Most people are willing to help with a friend or relative’s end-of-life care, according to the National Council for Palliative Care (NCPC).
Figures in their Dying Matters survey showed six out of ten people would be comfortable giving pain relief injections to a dying person if properly taught how to. Only 16% said caring for the dying was a matter for health and social care professionals.
The NCPC called for a ‘new approach’ to supporting end-of-life care which factors in people’s willingness to help.
Founder of the Good Grief Trust, Linda Magistris, who cared for her partner after his cancer diagnosis, said: ‘If you do not have the support around you, with others willing to go that extra mile, you waste so much time away from the person you should be with in those final days. Every minute is so important, every moment is treasured, help and support is crucial and makes those final days a little easier to bear.’

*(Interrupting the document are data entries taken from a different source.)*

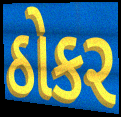
ઠોકર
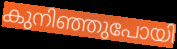
കുനിഞ്ഞുപോയി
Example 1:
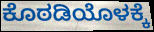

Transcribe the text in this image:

ಕೊಠಡಿಯೊಳಕ್ಕೆ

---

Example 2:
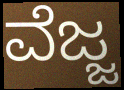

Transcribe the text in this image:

ವೆಜ್ಜ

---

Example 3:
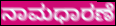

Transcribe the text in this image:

ನಾಮಧಾರಣೆ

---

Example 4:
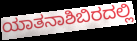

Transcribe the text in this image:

ಯಾತನಾಶಿಬಿರದಲ್ಲಿ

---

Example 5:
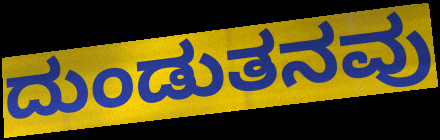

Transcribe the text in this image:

ದುಂಡುತನವು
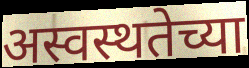
अस्वस्थतेच्या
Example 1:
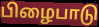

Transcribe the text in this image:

பிழைபாடு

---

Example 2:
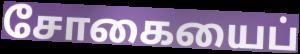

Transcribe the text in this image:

சோகையைப்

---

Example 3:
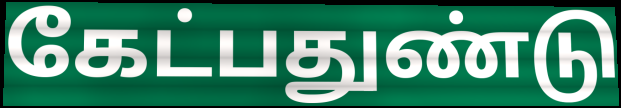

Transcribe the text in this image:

கேட்பதுண்டு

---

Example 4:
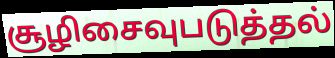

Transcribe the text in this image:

சூழிசைவுபடுத்தல்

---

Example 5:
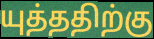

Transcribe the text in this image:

யுத்ததிற்கு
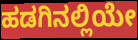
ಹಡಗಿನಲ್ಲಿಯೇ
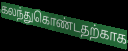
கலந்துகொண்டதற்காக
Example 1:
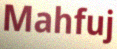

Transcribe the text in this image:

Mahfuj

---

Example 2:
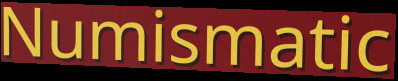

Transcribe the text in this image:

Numismatic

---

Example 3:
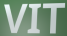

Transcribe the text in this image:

VIT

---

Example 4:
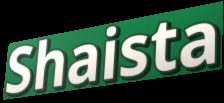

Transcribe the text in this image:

Shaista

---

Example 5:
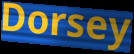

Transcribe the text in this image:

Dorsey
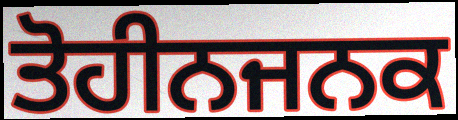
ਤੋਹੀਨਜਨਕ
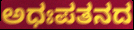
ಅಧಃಪತನದ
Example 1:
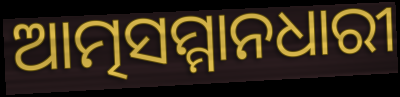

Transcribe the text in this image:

ଆତ୍ମସମ୍ମାନଧାରୀ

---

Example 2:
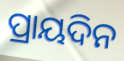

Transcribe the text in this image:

ପ୍ରାୟଦିନ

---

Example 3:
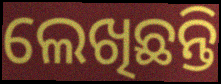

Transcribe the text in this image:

ଲେଖିଛନ୍ତି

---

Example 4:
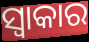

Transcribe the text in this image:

ସ୍ୱାକାର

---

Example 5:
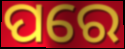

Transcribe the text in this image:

ପରେ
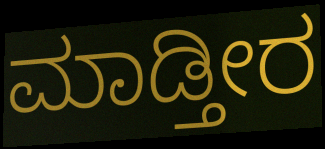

The Royal College of Nursing (RCN) said the report showed ‘very positive’ signs of public selflessness, but clarified it should ‘never become a substitute’ to professional care.
Professional lead for end-of-life care Amanda Cheesley said: ‘With major staff shortages in community care, far too many people experience delays in receiving the care and support they need to manage their symptoms, and many have to die in hospital rather than in their own home.
‘There are many ways the public can support patients to die in their own home and nursing staff are able to train people in appropriate tasks.
‘However, this must never become a substitute for care from trained nursing professionals, and must always be closely monitored to make sure both the patient and the caregiver are safe. We still need more investment in community nursing so that all those who want to die at home with their families can do so.’